This past Wednesday, Colgate was lucky enough to welcome social activist artist, Grayson Earle, to present a lecture and introduce the new exhibit in the Clifford Gallery, The Illuminator at Colgate. Earle is a participant of The Illuminator Collective, which is an art-activist cooperative based in New York City. Through the use of staged and temporary projection-interventions, their aim is to “transform the street from a space of passive consumption and transit into a site of engagement, conflict, and dialogue.” With the use of a van and a projector secured on top, this group confronts some of the many crises in the world in hopes that it incites and invites further participation from the public.
Earle shared a handful of projects The Illuminative Collective has engaged in in the recent past. For example, when 5 Pointz, a mural space in Queens, New York City that was on its way to being regarded as a cultural landmark, was painted over, The Illuminative Collective helped people project new artwork on the walls as a form of retaliation. To do so, they simply had participants create their messages within a milk cart with a particular lighting setting, record and transmit the artwork, and project the final product to fill the large white spaces.

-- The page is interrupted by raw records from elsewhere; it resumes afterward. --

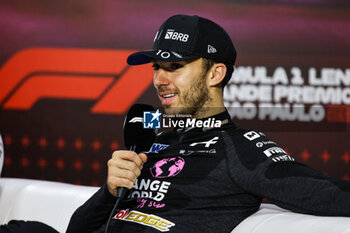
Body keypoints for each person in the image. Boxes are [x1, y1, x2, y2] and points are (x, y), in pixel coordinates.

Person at [66, 14, 350, 233]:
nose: (158, 80)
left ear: (215, 74)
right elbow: (76, 229)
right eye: (156, 67)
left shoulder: (240, 149)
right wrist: (110, 190)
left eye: (175, 67)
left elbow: (326, 194)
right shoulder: (152, 142)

Another example of the work from The Illuminative Collective was a response to the incident involving the Edward Snowden placed in Fort Greene Park in Brooklyn, New York City. For those who do not recall, Edward Snowden triggered a controversial case in the U.S. when he leaked confidential information from the NSA to the press. His actions were received in duality; although he violated the Espionage Act of 1917, he also uncovered the repression of civil liberties. Those who supported his bold acts created a bust of him, but it was almost instantly removed from the park. When it was taken down, the Illuminative Collective projected an image of the bust in the exact place it was originally standing.

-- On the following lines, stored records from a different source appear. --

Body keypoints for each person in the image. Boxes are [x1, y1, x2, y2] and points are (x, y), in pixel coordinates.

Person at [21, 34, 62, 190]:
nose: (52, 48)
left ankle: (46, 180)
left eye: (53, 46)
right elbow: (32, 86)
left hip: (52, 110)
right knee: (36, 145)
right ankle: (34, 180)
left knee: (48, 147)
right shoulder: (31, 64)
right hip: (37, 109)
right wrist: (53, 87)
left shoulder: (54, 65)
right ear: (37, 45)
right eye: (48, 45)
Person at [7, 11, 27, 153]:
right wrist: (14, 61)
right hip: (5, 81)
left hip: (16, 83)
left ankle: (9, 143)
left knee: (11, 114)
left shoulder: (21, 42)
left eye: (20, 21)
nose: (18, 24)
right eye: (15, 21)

The Illuminative Collected has participated in numerous other technologically artistic demonstrations, but they have also helped create online outlets to voice discontent with the entrenched powers of America. One such example is an online game called “Tax Evaders.” Here—gamers can shoot down the alien “bad guys” who take the form of companies that do not have to pay taxes. As players successfully hit their targets, money from these companies trickles down. A similar game is “Launch a Banker,” which allows players to virtually launch a banker and aim to have him land in a jail cell. While these games seem silly at a glace, there is deep-rooted sentiment behind their creation that encourages “the hero that lies within all of us… to rise up in a broad-based popular movement to challenge entrenched power and initiate the radical political, social, and economic transformations that this critical moment demands.”

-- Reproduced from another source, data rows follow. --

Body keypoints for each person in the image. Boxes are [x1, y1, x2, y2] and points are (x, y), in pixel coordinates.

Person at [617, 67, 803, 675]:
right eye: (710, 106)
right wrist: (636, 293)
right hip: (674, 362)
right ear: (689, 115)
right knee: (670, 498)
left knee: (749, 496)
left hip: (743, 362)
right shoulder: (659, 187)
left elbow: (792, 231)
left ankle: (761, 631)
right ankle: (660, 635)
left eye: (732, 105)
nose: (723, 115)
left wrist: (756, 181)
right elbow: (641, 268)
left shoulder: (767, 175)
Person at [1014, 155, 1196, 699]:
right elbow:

Their exhibit that they have kindly brought to Colgate involves community participation as well. Students who visit the Clifford Gallery can write a political message or statement on a piece of paper, scan it, and seconds later watch a virtual person carry their words on a picket sign. These simulated protestors continue to walk in a loop that grows as more and more people add their voices. I encourage students, professors and other community members to check out this creative use of art activism and the other featured displays about The Illuminative Collective.